Randy_M comments on Proofs, Implications, and Models - Less Wrong

58 Post author: Eliezer_Yudkowsky 30 October 2012 01:02PM

You are viewing a comment permalink. View the original post to see all comments and the full post content.

Comments (209)

You are viewing a single comment's thread. Show more comments above.

Comment author: electricfistula 31 October 2012 11:26:29PM 2 points [-]

Most poeple disagree with the premise "Being in a simulation is/can be made to be indistinguishable from reality from the point of view of the simulee."

I am surprised to hear this. What is your basis for claiming that this is the premise most people object to?
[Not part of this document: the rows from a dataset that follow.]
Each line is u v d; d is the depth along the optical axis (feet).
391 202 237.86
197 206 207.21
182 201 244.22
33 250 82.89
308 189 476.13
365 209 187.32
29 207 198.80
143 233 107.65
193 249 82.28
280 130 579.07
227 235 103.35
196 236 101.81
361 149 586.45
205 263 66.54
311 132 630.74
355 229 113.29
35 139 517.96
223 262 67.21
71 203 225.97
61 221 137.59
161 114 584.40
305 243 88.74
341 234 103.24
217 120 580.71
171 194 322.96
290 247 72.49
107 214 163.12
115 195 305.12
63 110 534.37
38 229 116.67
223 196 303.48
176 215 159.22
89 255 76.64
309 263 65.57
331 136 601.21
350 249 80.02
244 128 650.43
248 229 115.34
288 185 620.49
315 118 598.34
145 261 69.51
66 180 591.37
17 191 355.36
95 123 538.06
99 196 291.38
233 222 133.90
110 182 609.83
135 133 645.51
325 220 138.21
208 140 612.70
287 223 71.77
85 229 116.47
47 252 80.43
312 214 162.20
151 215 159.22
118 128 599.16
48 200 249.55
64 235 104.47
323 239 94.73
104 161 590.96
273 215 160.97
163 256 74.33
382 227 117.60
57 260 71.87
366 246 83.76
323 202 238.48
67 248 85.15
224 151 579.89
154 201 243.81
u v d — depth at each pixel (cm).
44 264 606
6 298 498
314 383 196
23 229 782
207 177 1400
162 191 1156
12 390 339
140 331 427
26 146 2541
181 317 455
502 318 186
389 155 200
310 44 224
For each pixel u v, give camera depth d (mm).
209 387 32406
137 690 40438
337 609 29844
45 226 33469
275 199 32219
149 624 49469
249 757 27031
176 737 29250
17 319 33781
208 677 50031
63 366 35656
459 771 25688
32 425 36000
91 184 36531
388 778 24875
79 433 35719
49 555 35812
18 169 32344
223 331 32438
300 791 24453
Also, if you are aware of or familiar with this objection - would you mind explaining the following questions I have regarding it?
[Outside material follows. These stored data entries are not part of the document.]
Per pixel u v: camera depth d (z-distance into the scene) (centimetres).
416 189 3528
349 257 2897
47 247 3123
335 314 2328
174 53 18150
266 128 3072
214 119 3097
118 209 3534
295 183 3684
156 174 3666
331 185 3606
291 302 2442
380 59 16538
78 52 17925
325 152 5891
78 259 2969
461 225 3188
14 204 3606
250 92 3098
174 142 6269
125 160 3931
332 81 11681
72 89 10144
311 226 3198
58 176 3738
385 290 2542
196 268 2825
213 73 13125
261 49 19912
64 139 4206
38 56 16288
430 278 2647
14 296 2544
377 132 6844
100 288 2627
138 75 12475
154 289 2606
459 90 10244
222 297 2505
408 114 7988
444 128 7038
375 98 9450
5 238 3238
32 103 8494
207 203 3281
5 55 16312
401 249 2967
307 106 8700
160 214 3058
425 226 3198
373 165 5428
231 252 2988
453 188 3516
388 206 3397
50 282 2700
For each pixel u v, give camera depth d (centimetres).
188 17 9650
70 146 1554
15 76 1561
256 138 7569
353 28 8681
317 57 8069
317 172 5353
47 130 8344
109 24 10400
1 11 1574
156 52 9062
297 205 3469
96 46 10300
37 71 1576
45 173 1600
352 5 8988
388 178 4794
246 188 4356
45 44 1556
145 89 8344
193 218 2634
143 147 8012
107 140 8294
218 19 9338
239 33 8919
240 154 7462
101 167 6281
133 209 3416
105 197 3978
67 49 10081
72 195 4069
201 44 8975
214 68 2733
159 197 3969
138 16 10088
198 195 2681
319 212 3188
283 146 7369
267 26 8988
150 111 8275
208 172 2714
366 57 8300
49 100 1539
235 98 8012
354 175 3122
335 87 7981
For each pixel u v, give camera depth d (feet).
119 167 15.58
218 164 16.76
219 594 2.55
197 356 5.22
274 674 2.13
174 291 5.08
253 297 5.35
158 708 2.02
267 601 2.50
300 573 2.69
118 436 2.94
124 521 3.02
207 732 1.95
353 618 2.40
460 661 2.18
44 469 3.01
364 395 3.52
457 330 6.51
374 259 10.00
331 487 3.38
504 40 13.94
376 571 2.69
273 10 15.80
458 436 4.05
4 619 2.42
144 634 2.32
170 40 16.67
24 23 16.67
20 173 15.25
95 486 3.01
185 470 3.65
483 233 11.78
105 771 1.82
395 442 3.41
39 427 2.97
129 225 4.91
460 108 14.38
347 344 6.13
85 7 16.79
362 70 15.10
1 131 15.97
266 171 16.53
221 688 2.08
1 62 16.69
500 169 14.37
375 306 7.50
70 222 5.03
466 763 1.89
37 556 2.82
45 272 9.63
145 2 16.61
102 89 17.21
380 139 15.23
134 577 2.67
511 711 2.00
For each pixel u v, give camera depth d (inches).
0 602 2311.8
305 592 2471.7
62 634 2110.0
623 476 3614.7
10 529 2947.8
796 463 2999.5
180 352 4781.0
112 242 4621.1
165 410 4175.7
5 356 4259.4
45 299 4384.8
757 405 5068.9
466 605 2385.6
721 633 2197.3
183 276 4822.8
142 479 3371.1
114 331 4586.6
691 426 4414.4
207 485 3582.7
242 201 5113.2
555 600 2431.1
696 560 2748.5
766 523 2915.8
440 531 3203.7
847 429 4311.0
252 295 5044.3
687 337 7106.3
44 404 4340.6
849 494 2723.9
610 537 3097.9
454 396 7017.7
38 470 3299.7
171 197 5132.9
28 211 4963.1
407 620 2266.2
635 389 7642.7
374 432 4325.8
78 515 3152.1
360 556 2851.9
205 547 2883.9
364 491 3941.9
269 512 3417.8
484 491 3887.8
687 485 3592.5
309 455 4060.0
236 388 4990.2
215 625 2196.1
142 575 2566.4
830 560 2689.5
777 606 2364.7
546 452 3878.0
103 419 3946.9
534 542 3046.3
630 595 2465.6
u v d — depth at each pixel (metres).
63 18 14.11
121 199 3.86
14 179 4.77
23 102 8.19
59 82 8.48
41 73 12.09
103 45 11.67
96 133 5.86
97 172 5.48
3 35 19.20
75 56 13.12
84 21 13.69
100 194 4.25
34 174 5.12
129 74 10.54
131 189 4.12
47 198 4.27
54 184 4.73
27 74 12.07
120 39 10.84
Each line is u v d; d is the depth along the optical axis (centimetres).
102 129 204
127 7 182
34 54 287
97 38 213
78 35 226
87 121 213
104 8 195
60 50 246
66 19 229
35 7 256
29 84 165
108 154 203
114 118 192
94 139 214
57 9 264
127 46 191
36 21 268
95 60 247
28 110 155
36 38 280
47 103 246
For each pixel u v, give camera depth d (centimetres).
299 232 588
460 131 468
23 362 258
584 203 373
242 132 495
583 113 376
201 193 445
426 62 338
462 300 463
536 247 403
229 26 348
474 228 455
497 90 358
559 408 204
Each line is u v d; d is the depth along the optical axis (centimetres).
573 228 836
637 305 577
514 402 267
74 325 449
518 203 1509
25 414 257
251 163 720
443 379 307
  1. What reason is there to suspect that a simulated me would have a different/distinguishable experience from real me?

  2. What reason is there to suspect that if there were differences between simulated and real life, that a simulated life would be aware of those differences? That is, even if it is distinguishable - I have only experienced one kind of life and can't say if my totally distinguishable experience of life is that of a simulated life or a real one.

  3. A magic super computer from the future will be able to simulate one atom with arbitrary accuracy - right? A super-enough computer will be able to simulate many atoms interacting with arbitrary accuracy. If this super computer is precisely simulating all the atoms of an empty room containing a single human being (brain included). If this simulation is happening - how could the simulated being possibly have a different experience than its real counterpart in an empty room? Atomically speaking everything is identical.
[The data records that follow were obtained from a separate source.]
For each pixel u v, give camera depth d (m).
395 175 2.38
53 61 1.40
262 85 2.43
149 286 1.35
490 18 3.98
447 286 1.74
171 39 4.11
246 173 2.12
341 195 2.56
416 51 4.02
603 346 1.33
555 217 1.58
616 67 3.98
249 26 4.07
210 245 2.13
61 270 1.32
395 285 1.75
Maybe questions 1 and 3 are similar - but I'd appreciate if you (or someone else) could enlighten me regarding these issues.

Comment author: Randy_M 01 November 2012 09:39:29PM *  2 points [-]

I think enough people are non-reductionist/materialist to have doubt about whether a simulation can be said to have experiences. And we don't exactly have demonstration of this at this time, do we? I mean, in the example cited, Cvilization PC games, there aren't individuals there to have experiences (unless one counts the ai which is running the entire faction), rather there are some blips in databases incrementing the number of units here or there, or raising the population from an abstract 6 to 7. I don't think people will be able to take simulation theory seriously until they have personal interaction with a convincing ai.

That's probably as much an answer as I can give for any of the questsions, other than that I don't see why we can assume that magic super computers are plausible. Related, I don't know if I trust my intuition or reasoning as to whether an infinite simulation will resemble realty in every way (assuming the supercomputer is running equations and databases, etc, rather than actually reconstucting a universe atom by atom or something).

It feels like you're asking me to believe that a map is the same as the territory if it is a good enough map. I know that's just an analogy, but I have a hard time comprehending the sentence that "reality is the solution to/ equations and nothing more" (as opposed to even "reality is predictable by equations").

This is probably not the LW approved answer, but then, I did say most people and not most LW-ers.

Comment author: CronoDAS 03 November 2012 12:09:39AM 2 points [-]

I don't understand subjective experience very well, so I don't know if a simulation would have it. I know that an adult human brain does, and I'm pretty sure a rock doesn't, but there are other cases I'm much less certain about. Mice, for example.